L'avocat pénaliste a qualifié l'accusé de "lâche parmi les lâches" et aussi d'égoïste, ne pleurant pas sur son parcours de vie, "car plusieurs personnes vous ont tendu la main, mais vous les avez broyées, car la violence est votre mode de vie". Il rappelle ainsi les nombreux rapports de discipline rédigés dans les centres par lesquels est passé l'accusé.

Me Mayence est révolté par le comportement de Yasin Driessens, "qui essaye encore d'imposer ses règles" en essayant de manipuler certains témoins, les invitant à changer leurs déclarations faites lors de l'enquête. Sur les réseaux sociaux, l'accusé annonce qu'il se vengera. "Son image avant tout", s'insurge l'avocat, "il ne peut pas se plier aux règles, c'est une bombe à retardement qui reste dans son rôle de chef de gang".

Après trois jours de débats et des éléments qui en sont ressortis, l'avocat avait annoncé mercredi qu'il poserait la question de la préméditation du meurtre, qualifiant donc les faits d'assassinat. "La plus belle des preuves se trouve dans les images vidéo. Sans ces images, que nous aurait-il raconté comme histoire ? Sa première déclaration faite à la police ne colle pas aux images enregistrées."
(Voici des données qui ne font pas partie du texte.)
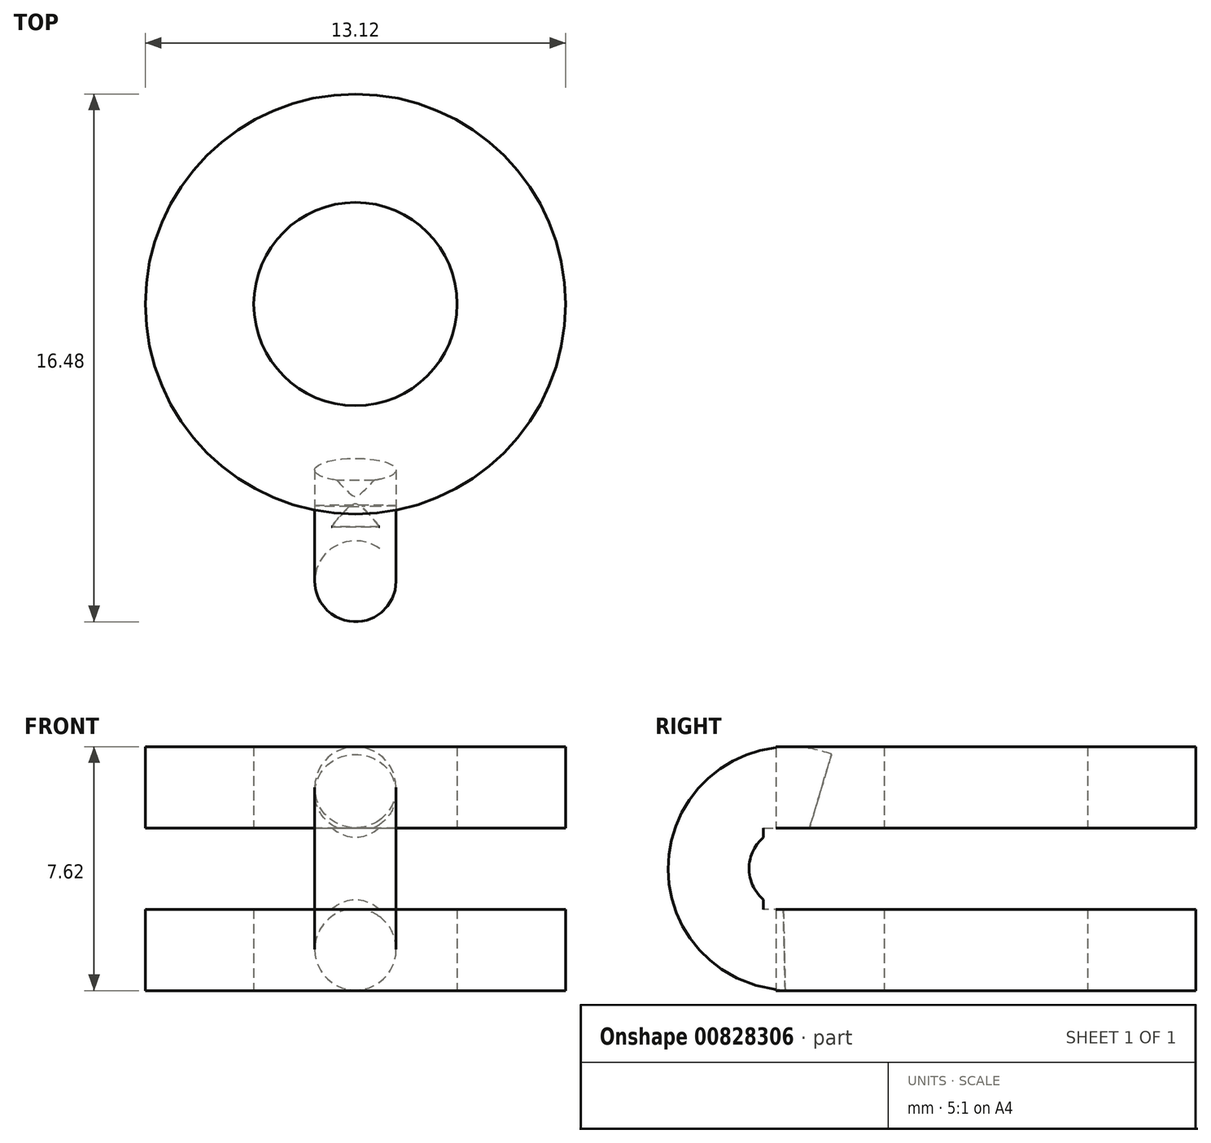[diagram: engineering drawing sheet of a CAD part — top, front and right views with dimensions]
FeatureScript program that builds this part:
annotation { "Feature Type Name" : "Feature", "Feature Type Description" : "" }
export const myFeature = defineFeature(function(context is Context, id is Id, definition is map)
    precondition{}
    {
        {
            var Q0;
            Q0=qCreatedBy(makeId("Top.planeOp"),FACE);
            var sketch = newSketch(context, id + "F0", { "sketchPlane" : qUnion([Q0])});
            skCircle(sketch, "E0", {"center": v(0, 0) * mm, "radius": 3.18 * mm});
            skCircle(sketch, "E1", {"center": v(0, 0) * mm, "radius": 6.56 * mm});
            skSolve(sketch);
        }
        {
            var Q0;
            Q0=makeQuery(id+"F0.imprint","IMPRINT",FACE,{"disambiguationData":[TD([[makeQuery(id+"F0.imprint","IMPRINT",EDGE,{"derivedFrom":sQuery(id+"F0.wireOp",EDGE,"E0")}),-1.0]])]});
            extrude(context, id + "F1", {"entities" : qUnion([Q0]), "depth" : 7.62 * mm, "offsetDistance" : 25.4 * mm});
        }
        {
            var Q0;
            Q0=qCreatedBy(makeId("Right.planeOp"),FACE);
            var sketch = newSketch(context, id + "F2", { "sketchPlane" : qUnion([Q0])});
            skLineSegment(sketch, "E2", {"start": v(-6.95, 25.4) * mm, "end": v(0, 25.4) * mm, "construction": true});
            skLineSegment(sketch, "E3", {"start": v(-6.95, 25.4) * mm, "end": v(-6.95, 23.04) * mm, "construction": true});
            skLineSegment(sketch, "E4", {"start": v(-6.95, 23.04) * mm, "end": v(5.75, 23.04) * mm, "construction": true});
            skLineSegment(sketch, "E5", {"start": v(-6.35, 0) * mm, "end": v(6.47, 0) * mm, "construction": true});
            skLineSegment(sketch, "E6", {"start": v(-6.35, 0) * mm, "end": v(-6.35, 2.54) * mm, "construction": true});
            skLineSegment(sketch, "E7", {"start": v(-6.35, 2.54) * mm, "end": v(7.02, 2.54) * mm, "construction": true});
            skLineSegment(sketch, "E8.bottom", {"start": v(-6.95, 5.08) * mm, "end": v(7.02, 5.08) * mm});
            skLineSegment(sketch, "E8.top", {"start": v(-6.95, 2.54) * mm, "end": v(7.02, 2.54) * mm});
            skLineSegment(sketch, "E8.left", {"start": v(-6.95, 5.08) * mm, "end": v(-6.95, 2.54) * mm});
            skLineSegment(sketch, "E8.right", {"start": v(7.02, 5.08) * mm, "end": v(7.02, 2.54) * mm});
            skSolve(sketch);
        }
        {
            var Q0;
            Q0=qCreatedBy(makeId("Front.planeOp"),FACE);
            cPlane(context, id + "F3", {"entities" : qUnion([Q0]), "cplaneType" : CPlaneType.OFFSET, "offset" : 6.35 * mm, "width" : 152.4 * mm, "height" : 152.4 * mm});
        }
        {
            var Q0;
            Q0=qCreatedBy(id+"F3.planeOp",FACE);
            var sketch = newSketch(context, id + "F4", { "sketchPlane" : qUnion([Q0])});
            skCircle(sketch, "E9", {"center": v(0, 23.56) * mm, "radius": 1.17 * mm});
            skCircle(sketch, "E10", {"center": v(0, 1.3) * mm, "radius": 1.27 * mm});
            skSolve(sketch);
        }
        {
            var Q0;
            Q0=qCreatedBy(makeId("Right.planeOp"),FACE);
            var sketch = newSketch(context, id + "F5", { "sketchPlane" : qUnion([Q0])});
            skArc(sketch, "E11", {"start": v(-4.97, 6.87) * mm, "mid": v(-9.32, 4.47) * mm, "end": v(-6.28, 0.55) * mm});
            skSolve(sketch);
        }
        {
            var Q0;
            Q0=makeQuery(id+"F4.imprint","IMPRINT",FACE,{"disambiguationData":[TD([[makeQuery(id+"F4.imprint","IMPRINT",EDGE,{"derivedFrom":sQuery(id+"F4.wireOp",EDGE,"E9")}),1.0]])]});
            var Q1;
            Q1=makeQuery(id+"F4.imprint","IMPRINT",FACE,{"disambiguationData":[TD([[makeQuery(id+"F4.imprint","IMPRINT",EDGE,{"derivedFrom":sQuery(id+"F4.wireOp",EDGE,"E10")}),1.0]])]});
            var Q2;
            Q2=sQuery(id+"F4.wireOp",EDGE,"E10");
            var Q3;
            Q3=sQuery(id+"F5.wireOp",EDGE,"E11");
            sweep(context, id + "F6", {"profiles" : qUnion([Q0, Q1]), "surfaceProfiles" : qUnion([Q2]), "path" : qUnion([Q3])});
        }
        {
            var Q0;
            Q0=makeQuery(id+"F6.opSweep","SWEPT_BODY",BODY,{"disambiguationData":[OSD([sQuery(id+"F4.wireOp",EDGE,"E9"),sQuery(id+"F5.wireOp",EDGE,"E11")])]});
            deleteBodies(context, id + "F7", {"entities" : qUnion([Q0])});
        }
        {
            var Q0;
            Q0 = qSketchRegion(id + "F2", true);
            extrude(context, id + "F8", {"entities" : qUnion([Q0]), "operationType" : NewBodyOperationType.REMOVE, "oppositeDirection" : true, "depth" : 25.4 * mm, "offsetDistance" : 25.4 * mm, "symmetric" : true});
        }
    });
L'avocat s'arrête sur la scène à 23h07, le 8 juillet. Romain, menacé par des jeunes qui lui reprochent d'être violent avec sa compagne, s'enfuit rue de Loverval. Une minute plus tard, Pablo entre dans le parking, rue de Loverval. Il enlève sa veste et sa casquette. Pour discuter ? L'avocat n'y croit pas un instant. Les images démontrent qu'il a frappé "et il rendra des comptes devant un autre tribunal".

A 23h09, Yasin Driessens et Angela arrivent sur le parking. Il y a un flash lumineux. Les deux garçons transportent la victime et la jettent sur le sol, à 23h14. Romain est frappé par les trois individus. Les mineurs partent, mais pas Yasin. "Pourquoi ? Pour ce qu'il avait dit : si je l'attrape, je le tue. Ou encore, il ne rentrera pas vivant chez lui", affirme Me Mayence.

Deux minutes plus tard, un témoin voit l'accusé frapper la victime et tirer une photo. Ce témoin revient à 23h29. Le coup fatal avait déjà été porté. Pour l'avocat, l'accusé avait l'occasion, durant ces vingt minutes, de revenir sur sa décision criminelle. "Il n'avait aucune raison de rester seul sur place si ce n'est pour mettre à exécution son projet criminel, annoncé quelques minutes plus tôt", a-t-il plaidé.

Concernant l'intention d'homicide, l'avocat l'établit sur plusieurs éléments : le nombre de coups, les zones visées (la tête et le haut du corps), la violence exercée, les déclarations des témoins directs du coup fatal, l'expertise médico-légale qui a exclu les chances de survie, les paroles tenues avant et pendant par l'accusé, son calme olympien après les faits. Ce qui démontre, selon Me Mayence, qu'il est conscient du geste qu'il pose. L'avocat liste encore le refus de l'accusé d'appeler les secours et sa structure de personnalité compatible avec les faits.

L'avocat général dressera son réquisitoire en début d'après-midi.